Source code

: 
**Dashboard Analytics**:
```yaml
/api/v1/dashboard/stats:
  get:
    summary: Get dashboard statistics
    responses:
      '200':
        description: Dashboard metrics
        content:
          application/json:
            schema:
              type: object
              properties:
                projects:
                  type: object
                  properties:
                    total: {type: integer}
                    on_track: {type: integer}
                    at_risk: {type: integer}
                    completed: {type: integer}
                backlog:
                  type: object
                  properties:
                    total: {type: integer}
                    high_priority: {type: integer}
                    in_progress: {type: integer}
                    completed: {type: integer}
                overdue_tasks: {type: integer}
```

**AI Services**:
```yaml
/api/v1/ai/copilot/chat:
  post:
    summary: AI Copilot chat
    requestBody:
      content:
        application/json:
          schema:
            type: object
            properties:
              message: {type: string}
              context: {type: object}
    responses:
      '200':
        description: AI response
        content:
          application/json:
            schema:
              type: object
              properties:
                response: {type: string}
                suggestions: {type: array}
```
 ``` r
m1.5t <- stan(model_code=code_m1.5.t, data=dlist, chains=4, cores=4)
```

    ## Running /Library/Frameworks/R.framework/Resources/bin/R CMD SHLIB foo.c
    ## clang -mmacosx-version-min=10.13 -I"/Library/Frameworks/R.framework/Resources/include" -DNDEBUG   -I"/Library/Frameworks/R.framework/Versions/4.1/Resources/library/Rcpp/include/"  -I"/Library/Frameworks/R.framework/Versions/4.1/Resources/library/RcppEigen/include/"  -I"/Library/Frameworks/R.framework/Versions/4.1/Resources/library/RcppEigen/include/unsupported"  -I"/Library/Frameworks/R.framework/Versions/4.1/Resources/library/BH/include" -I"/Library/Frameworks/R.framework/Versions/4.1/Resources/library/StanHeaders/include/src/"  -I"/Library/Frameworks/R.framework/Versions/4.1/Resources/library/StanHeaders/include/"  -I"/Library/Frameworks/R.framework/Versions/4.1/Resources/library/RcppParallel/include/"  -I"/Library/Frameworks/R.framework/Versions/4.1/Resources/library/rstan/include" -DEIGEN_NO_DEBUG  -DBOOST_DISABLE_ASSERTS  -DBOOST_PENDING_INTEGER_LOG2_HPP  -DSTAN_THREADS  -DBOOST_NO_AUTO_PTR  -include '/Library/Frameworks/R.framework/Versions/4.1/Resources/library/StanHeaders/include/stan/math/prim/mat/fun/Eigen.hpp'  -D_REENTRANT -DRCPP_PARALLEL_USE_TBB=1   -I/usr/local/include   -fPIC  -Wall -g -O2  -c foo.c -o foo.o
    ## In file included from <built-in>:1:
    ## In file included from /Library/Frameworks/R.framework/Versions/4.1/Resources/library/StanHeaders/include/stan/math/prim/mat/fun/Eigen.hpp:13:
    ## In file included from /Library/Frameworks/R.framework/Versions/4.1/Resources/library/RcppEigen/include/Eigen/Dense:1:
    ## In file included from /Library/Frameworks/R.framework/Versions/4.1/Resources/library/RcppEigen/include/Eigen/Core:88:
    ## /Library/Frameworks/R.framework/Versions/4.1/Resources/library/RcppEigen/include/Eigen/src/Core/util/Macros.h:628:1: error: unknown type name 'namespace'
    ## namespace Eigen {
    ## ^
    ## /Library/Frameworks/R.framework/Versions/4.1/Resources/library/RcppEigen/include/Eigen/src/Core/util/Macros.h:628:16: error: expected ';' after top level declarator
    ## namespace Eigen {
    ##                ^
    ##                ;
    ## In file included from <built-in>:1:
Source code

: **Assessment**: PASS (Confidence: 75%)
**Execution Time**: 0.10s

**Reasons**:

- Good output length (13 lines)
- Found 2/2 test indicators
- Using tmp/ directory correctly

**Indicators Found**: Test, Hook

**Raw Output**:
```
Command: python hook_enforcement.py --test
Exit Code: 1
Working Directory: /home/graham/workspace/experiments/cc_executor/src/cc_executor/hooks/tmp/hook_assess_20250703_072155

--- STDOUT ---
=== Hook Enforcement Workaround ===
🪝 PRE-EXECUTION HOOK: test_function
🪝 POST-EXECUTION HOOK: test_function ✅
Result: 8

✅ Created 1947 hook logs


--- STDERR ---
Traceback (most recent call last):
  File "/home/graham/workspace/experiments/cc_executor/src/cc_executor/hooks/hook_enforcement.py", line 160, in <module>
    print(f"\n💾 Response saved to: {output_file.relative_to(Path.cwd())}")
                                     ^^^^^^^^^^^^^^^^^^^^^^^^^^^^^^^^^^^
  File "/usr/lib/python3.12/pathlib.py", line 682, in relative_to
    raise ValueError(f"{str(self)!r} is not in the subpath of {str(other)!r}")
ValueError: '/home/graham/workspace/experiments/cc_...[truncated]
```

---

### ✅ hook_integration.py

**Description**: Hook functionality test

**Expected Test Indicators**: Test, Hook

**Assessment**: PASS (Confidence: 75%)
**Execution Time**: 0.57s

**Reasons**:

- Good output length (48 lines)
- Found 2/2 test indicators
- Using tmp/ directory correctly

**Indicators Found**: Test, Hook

----------------

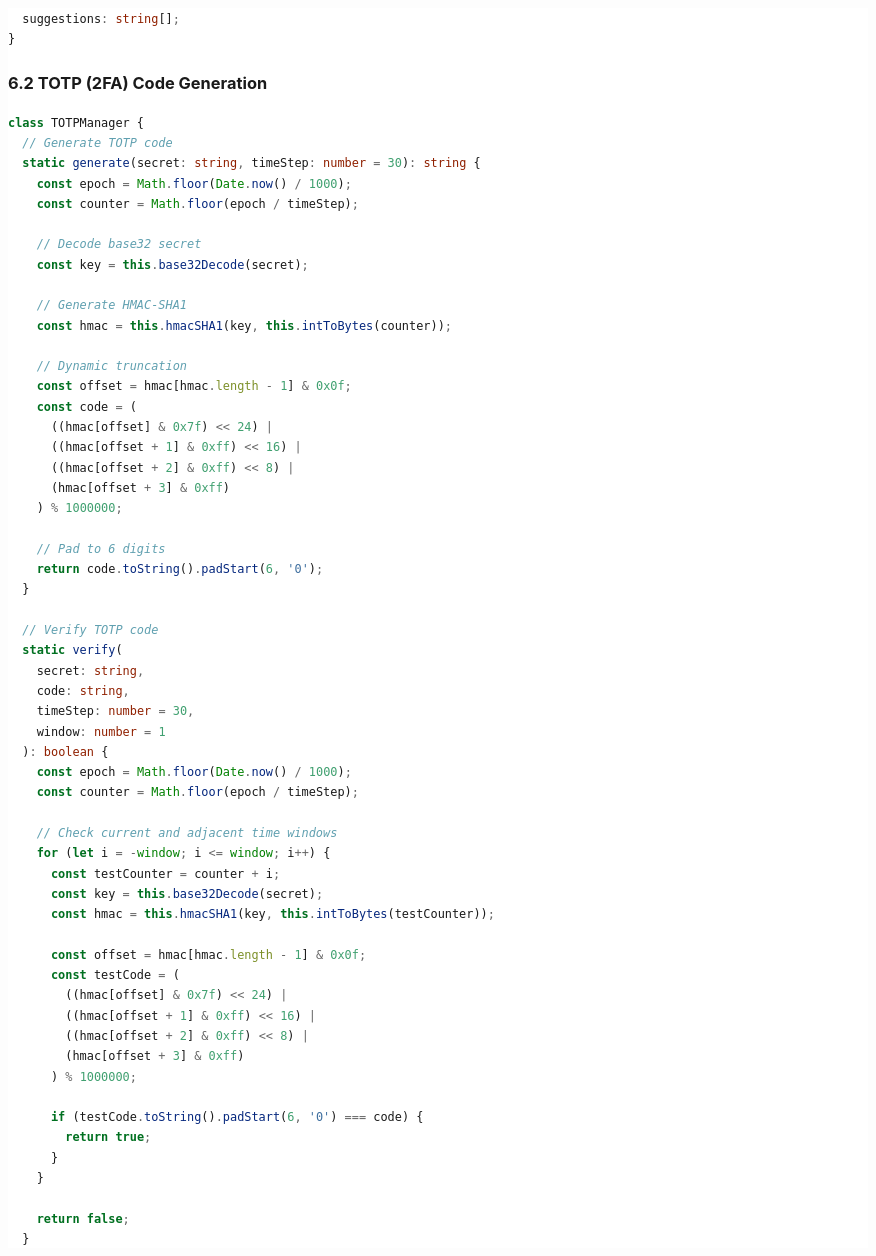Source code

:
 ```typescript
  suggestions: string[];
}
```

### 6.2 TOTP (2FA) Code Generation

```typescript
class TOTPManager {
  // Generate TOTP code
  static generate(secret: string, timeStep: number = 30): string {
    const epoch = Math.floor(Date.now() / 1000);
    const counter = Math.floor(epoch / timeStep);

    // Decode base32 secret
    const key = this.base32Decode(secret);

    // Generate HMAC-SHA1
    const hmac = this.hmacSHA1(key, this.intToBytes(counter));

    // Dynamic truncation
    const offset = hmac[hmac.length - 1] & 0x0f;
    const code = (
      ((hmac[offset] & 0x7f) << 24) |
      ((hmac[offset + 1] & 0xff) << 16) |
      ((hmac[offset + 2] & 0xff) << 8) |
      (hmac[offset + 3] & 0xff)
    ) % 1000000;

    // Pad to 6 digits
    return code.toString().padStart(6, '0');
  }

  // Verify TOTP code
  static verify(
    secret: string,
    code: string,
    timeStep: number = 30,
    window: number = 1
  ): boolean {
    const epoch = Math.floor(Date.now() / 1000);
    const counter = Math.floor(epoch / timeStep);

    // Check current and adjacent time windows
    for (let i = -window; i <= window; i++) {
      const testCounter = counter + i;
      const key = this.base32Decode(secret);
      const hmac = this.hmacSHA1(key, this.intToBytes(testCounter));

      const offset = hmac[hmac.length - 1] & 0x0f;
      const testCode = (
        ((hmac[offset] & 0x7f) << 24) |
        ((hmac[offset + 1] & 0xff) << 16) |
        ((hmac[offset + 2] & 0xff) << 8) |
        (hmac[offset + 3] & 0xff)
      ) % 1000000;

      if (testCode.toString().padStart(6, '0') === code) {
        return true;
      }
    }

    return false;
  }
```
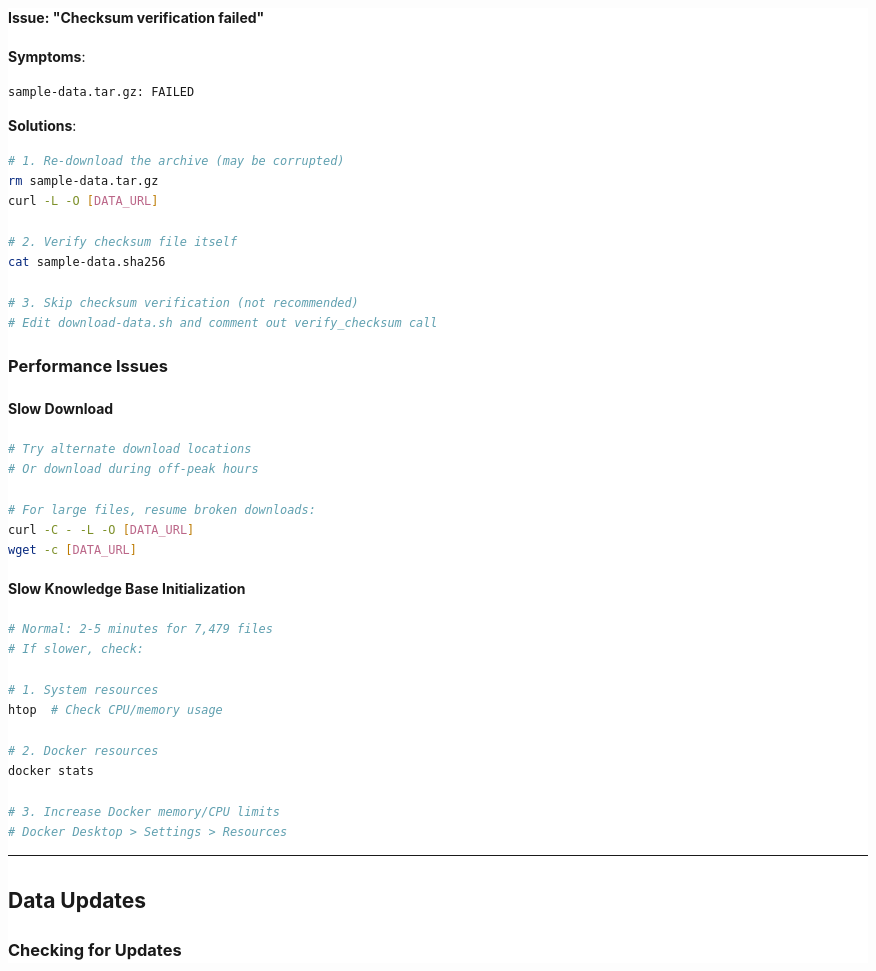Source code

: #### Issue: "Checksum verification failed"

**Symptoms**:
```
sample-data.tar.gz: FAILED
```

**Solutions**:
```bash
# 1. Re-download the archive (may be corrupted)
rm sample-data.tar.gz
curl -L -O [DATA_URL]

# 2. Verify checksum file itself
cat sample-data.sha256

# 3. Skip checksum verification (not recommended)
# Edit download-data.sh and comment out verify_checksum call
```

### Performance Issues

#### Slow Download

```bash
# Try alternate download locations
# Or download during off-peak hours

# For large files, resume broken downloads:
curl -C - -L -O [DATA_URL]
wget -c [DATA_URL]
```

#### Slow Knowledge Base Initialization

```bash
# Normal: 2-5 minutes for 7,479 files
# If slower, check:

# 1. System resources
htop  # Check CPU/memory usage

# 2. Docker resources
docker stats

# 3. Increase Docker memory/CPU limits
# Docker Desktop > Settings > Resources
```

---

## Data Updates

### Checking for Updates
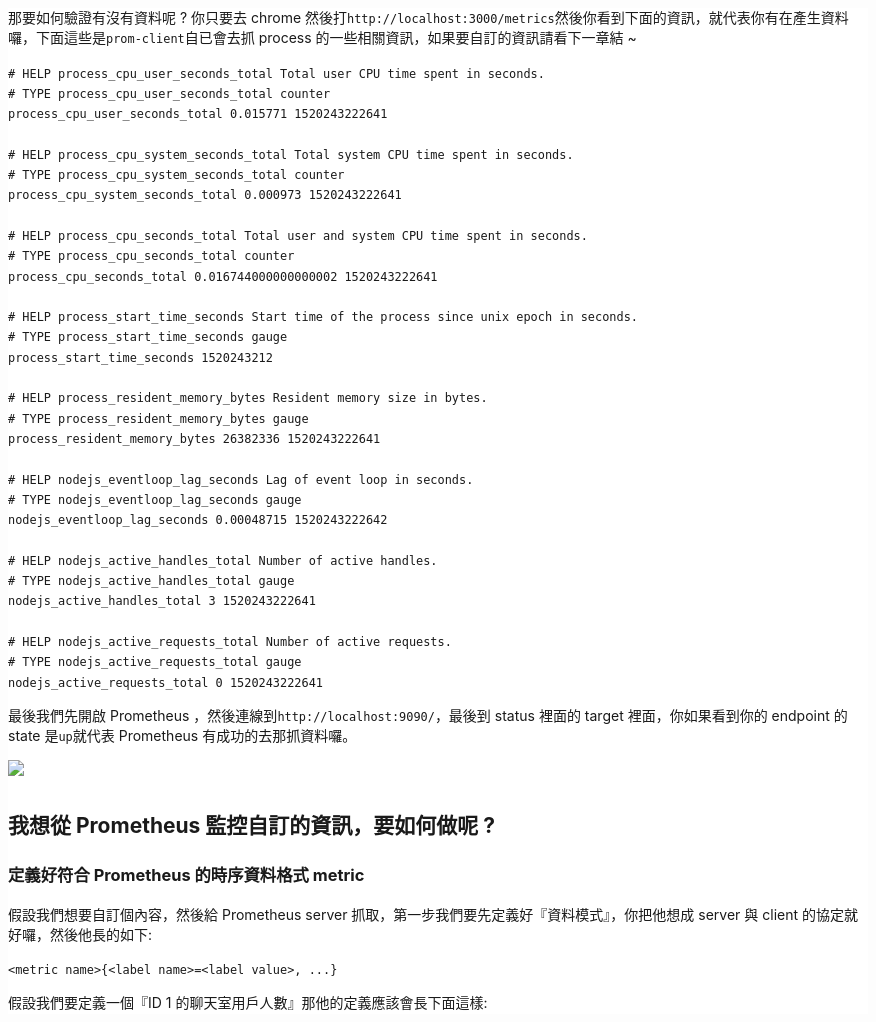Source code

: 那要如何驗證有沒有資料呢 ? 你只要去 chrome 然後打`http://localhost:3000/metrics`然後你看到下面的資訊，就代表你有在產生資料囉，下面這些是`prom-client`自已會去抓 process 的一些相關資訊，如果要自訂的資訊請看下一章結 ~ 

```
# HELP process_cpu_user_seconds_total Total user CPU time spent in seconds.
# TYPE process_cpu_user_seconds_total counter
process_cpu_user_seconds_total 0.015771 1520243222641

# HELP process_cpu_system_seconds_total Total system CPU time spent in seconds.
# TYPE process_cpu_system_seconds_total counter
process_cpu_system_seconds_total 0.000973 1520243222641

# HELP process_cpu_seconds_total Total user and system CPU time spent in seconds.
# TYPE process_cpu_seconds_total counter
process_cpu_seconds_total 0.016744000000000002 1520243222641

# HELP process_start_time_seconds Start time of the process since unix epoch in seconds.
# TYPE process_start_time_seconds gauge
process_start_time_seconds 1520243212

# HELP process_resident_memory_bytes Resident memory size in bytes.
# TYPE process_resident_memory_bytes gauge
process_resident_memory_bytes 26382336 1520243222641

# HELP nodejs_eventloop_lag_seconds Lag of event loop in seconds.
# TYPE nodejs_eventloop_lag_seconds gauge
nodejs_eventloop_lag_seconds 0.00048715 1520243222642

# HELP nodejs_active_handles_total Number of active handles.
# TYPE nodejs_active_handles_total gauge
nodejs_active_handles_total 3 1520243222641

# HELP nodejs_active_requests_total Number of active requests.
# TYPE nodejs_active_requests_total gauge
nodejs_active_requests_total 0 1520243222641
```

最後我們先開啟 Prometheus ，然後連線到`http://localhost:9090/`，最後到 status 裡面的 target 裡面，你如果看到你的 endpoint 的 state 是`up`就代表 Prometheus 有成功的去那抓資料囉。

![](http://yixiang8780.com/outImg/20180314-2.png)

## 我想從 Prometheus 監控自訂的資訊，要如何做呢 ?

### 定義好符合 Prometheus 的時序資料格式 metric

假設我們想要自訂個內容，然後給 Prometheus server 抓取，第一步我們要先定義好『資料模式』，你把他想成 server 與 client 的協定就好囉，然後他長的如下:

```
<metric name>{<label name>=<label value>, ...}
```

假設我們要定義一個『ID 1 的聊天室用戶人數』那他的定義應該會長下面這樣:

----------------

*What to work on*
Write out every line of the preceding listing that contains "from".

*Exercise answer*
    ## In file included from <built-in>:1:
    ## In file included from /Library/Frameworks/R.framework/Versions/4.1/Resources/library/StanHeaders/include/stan/math/prim/mat/fun/Eigen.hpp:13:
    ## In file included from /Library/Frameworks/R.framework/Versions/4.1/Resources/library/RcppEigen/include/Eigen/Dense:1:
    ## In file included from /Library/Frameworks/R.framework/Versions/4.1/Resources/library/RcppEigen/include/Eigen/Core:88:
    ## In file included from <built-in>:1:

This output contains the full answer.